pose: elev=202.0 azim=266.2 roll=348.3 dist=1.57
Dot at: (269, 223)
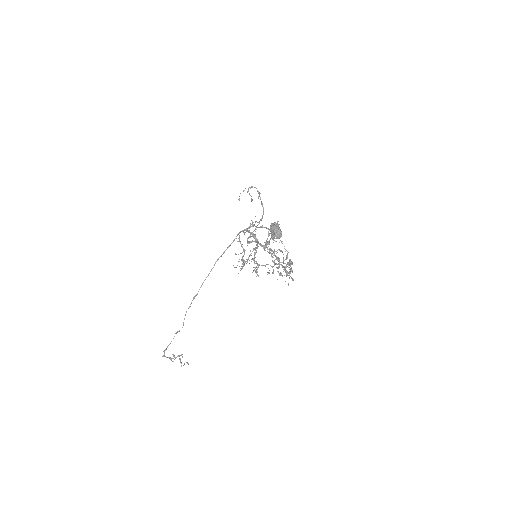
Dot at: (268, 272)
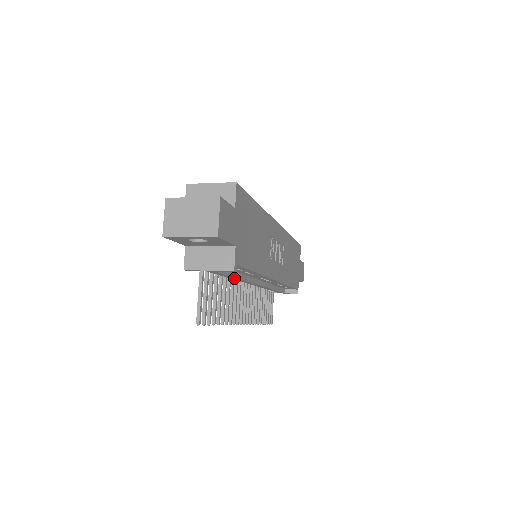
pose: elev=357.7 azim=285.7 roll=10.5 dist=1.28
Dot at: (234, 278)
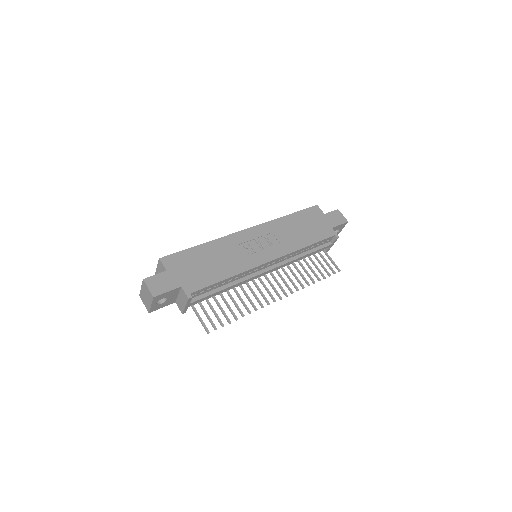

———

- What to do:
Update the records by replacing "pose" with "camera" and leaving everything else unchanged. Leave the pictures out of your answer.

- Exercise result:
camera: elev=202.0 azim=266.2 roll=348.3 dist=1.57
Dot at: (269, 223)
Dot at: (268, 272)
camera: elev=357.7 azim=285.7 roll=10.5 dist=1.28
Dot at: (234, 278)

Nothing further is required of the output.